Urine test separates nonadherent from treatment-resistant hypertensive patients

By Eleanor McDermid, Senior medwireNews Reporter

Researchers have used a urine test to show that about a quarter of patients with supposedly treatment-resistant hypertension are actually failing to take their medications as prescribed.

As reported in Heart, the team used high-performance liquid chromatography-tandem mass spectrometry analysis of spot urine samples to detect antihypertensive medications in 208 patients with hypertension.

“Until now there has been no simple, cheap and reliable test that clinicians can use to find out whether their patients are taking their drugs”, writes Morris Brown (University of Cambridge, UK) in an accompanying editorial.

He says that the researchers’ findings and their urine test “solve at a stroke the problem of monitoring adherence and should rapidly transform practice.”

The patients included 125 who were newly referred to a specialist hypertension centre, 66 who were being followed up for a suboptimal response to medications prescribed at the centre and 17 who were referred for renal denervation due to poor response to antihypertensives.

Overall, 25.0% of the patients were at least partially nonadherent. Of these, 10.1% were completely nonadherent, having no trace of any antihypertensive or its metabolites in their urine, and 14.9% were partially nonadherent, with fewer antihypertensives detected than prescribed.
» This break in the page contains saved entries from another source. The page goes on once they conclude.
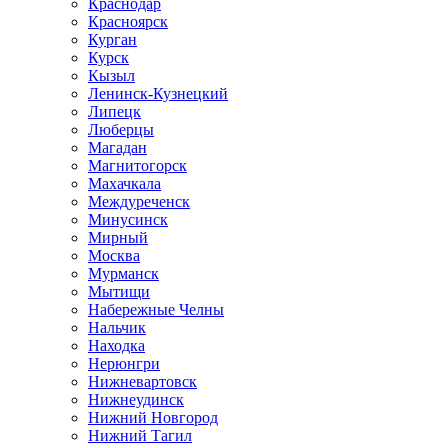
Краснодар
Красноярск
Курган
Курск
Кызыл
Ленинск-Кузнецкий
Липецк
Люберцы
Магадан
Магнитогорск
Махачкала
Междуреченск
Минусинск
Мирный
Москва
Мурманск
Мытищи
Набережные Челны
Нальчик
Находка
Нерюнгри
Нижневартовск
Нижнеудинск
Нижний Новгород
Нижний Тагил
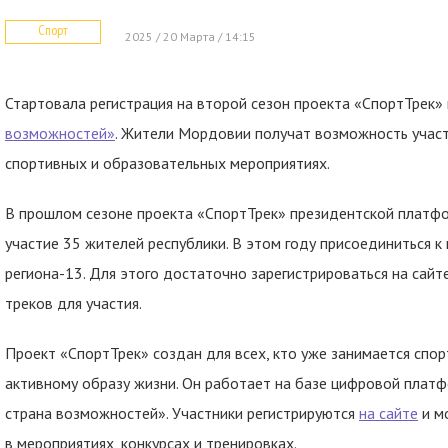
Спорт
2025 / 20 Марта / 14:15
Стартовала регистрация на второй сезон проекта «СпортТрек
возможностей»
. Жители Мордовии получат возможность участв
спортивных и образовательных мероприятиях.
В прошлом сезоне проекта «СпортТрек» президентской платфо
участие 35 жителей республики. В этом году присоединиться 
региона-13. Для этого достаточно зарегистрироваться на сайт
треков для участия.
Проект «СпортТрек» создан для всех, кто уже занимается спор
активному образу жизни. Он работает на базе цифровой плат
страна возможностей». Участники регистрируются
на сайте
и м
в мероприятиях, конкурсах и тренировках.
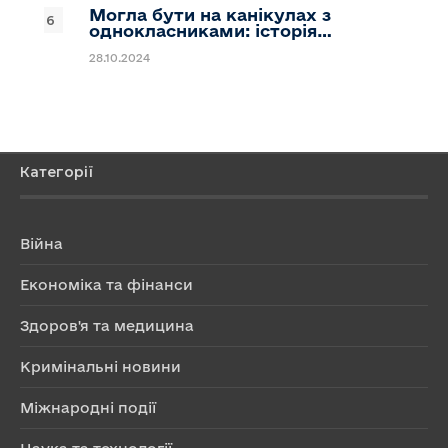
Могла бути на канікулах з
однокласниками: історія…
28.10.2024
Категорії
Війна
Економіка та фінанси
Здоров'я та медицина
Кримінальні новини
Міжнародні події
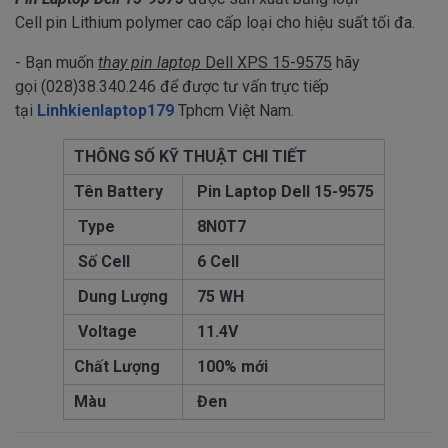
Cell pin Lithium polymer cao cấp loại cho hiệu suất tối đa.
- Bạn muốn
thay pin laptop
Dell XPS 15-9575
hãy
gọi (028)38.340.246 để được tư vấn trực tiếp
tại
Linhkienlaptop179
Tphcm Việt Nam.
THÔNG SỐ KỸ THUẬT CHI TIẾT
Tên Battery
Pin Laptop Dell 15-9575
Type
8N0T7
Số Cell
6 Cell
Dung Lượng
75 WH
Voltage
11.4V
Chất Lượng
100% mới
Màu
Đen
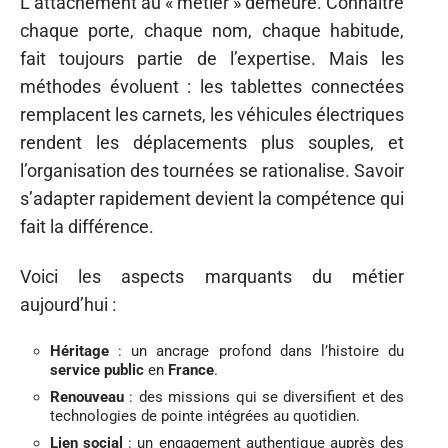
L’attachement au « métier » demeure. Connaître
chaque porte, chaque nom, chaque habitude,
fait toujours partie de l’expertise. Mais les
méthodes évoluent : les tablettes connectées
remplacent les carnets, les véhicules électriques
rendent les déplacements plus souples, et
l’organisation des tournées se rationalise. Savoir
s’adapter rapidement devient la compétence qui
fait la différence.
Voici les aspects marquants du métier
aujourd’hui :
Héritage
: un ancrage profond dans l’histoire du
service public
en
France
.
Renouveau
: des missions qui se diversifient et des
technologies de pointe intégrées au quotidien.
Lien social
: un engagement authentique auprès des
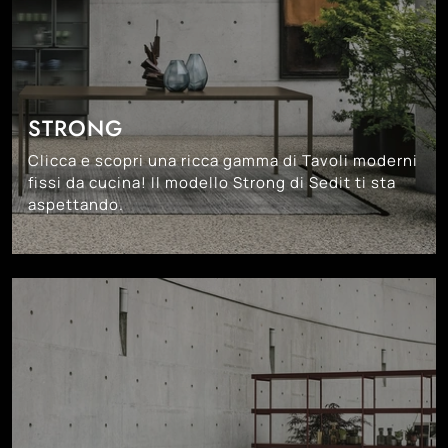
STRONG
Clicca e scopri una ricca gamma di Tavoli moderni
fissi da cucina! Il modello Strong di Sedit ti sta
aspettando.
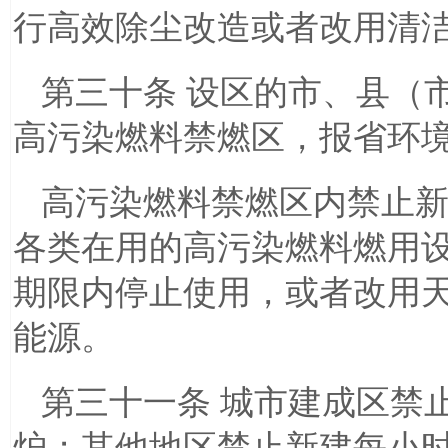
行高效除尘改造或者改用清
第三十条 设区的市、县（
高污染燃料禁燃区，报省环
高污染燃料禁燃区内禁止
各类在用的高污染燃料燃用
期限内停止使用，或者改用
能源。
第三十一条 城市建成区禁
炉；其他地区禁止新建每小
The average number of medications screened for was three and the average number detected was two.

The highest rate of nonadherence occurred among the follow-up patients, at 37.9%, with this being predominantly partial nonadherence (28.8% of the follow-up group), report Maciej Tomaszewski (University of Leicester, UK) and co-authors.

Brown comments: “That most patients do not take all their drugs all the time was probably predictable.” However, he highlights that 23.5% of the renal denervation referral group were found to be completely nonadherent, describing this as “a shock”.
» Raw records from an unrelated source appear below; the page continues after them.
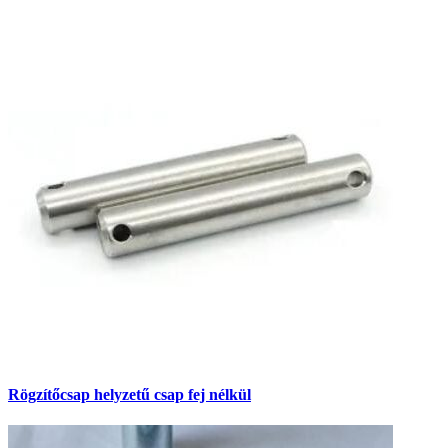
Rögzítőcsap helyzetű csap fej nélkül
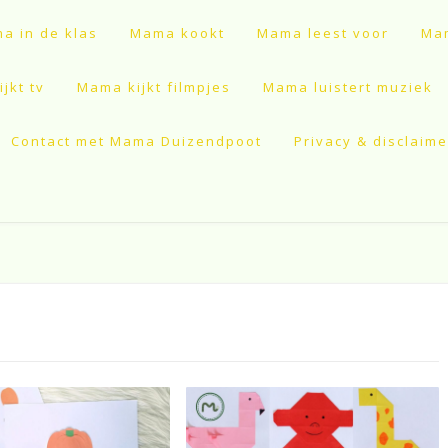
a in de klas
Mama kookt
Mama leest voor
Mam
jkt tv
Mama kijkt filmpjes
Mama luistert muziek
Contact met Mama Duizendpoot
Privacy & disclaime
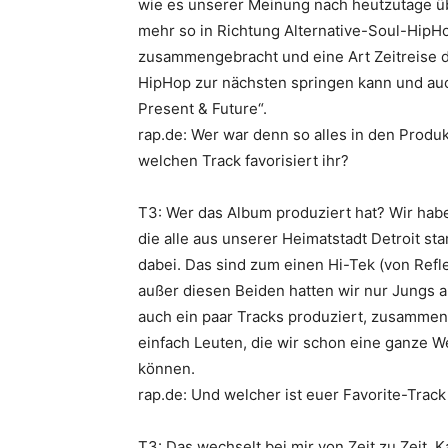
wie es unserer Meinung nach heutzutage übl
mehr so in Richtung Alternative-Soul-HipH
zusammengebracht und eine Art Zeitreise 
HipHop zur nächsten springen kann und auc
Present & Future
“.
rap.de: Wer war denn so alles in den Produ
welchen Track favorisiert ihr?
T3: Wer das Album produziert hat? Wir hab
die alle aus unserer Heimatstadt Detroit 
dabei. Das sind zum einen
Hi-Tek
(von
Refl
außer diesen Beiden hatten wir nur Jungs a
auch ein paar Tracks produziert, zusamme
einfach Leuten, die wir schon eine ganze W
können.
rap.de: Und welcher ist euer Favorite-Tra
T3: Das wechselt bei mir von Zeit zu Zeit. 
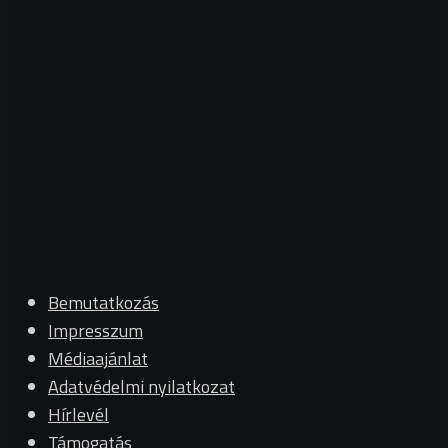
Bemutatkozás
Impresszum
Médiaajánlat
Adatvédelmi nyilatkozat
Hírlevél
Támogatás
“These patients may be the extremes, both among those who are non-adherent and among those referred for renal denervation”, he says. “But they account for a disproportionate and wasteful use of resource in their management.”

Average 24-hour systolic blood pressure rose from 152 mmHg among adherent patients, to 159 and 165 mmHg among partially and totally nonadherent patients, respectively, after accounting for age, gender, ethnicity and clinical category. Blood pressure also rose in line with increasing difference between the number of medications prescribed and the number detected.

Brown observes that the team previously reported that the gap between prescribed and detected drugs widened as the number of prescribed drugs increased. He says: “The lesson may be that few patients truly require six or more drugs: what they require is simplification of the drug regimen, a search for a [secondary] cause—or a psychiatrist!”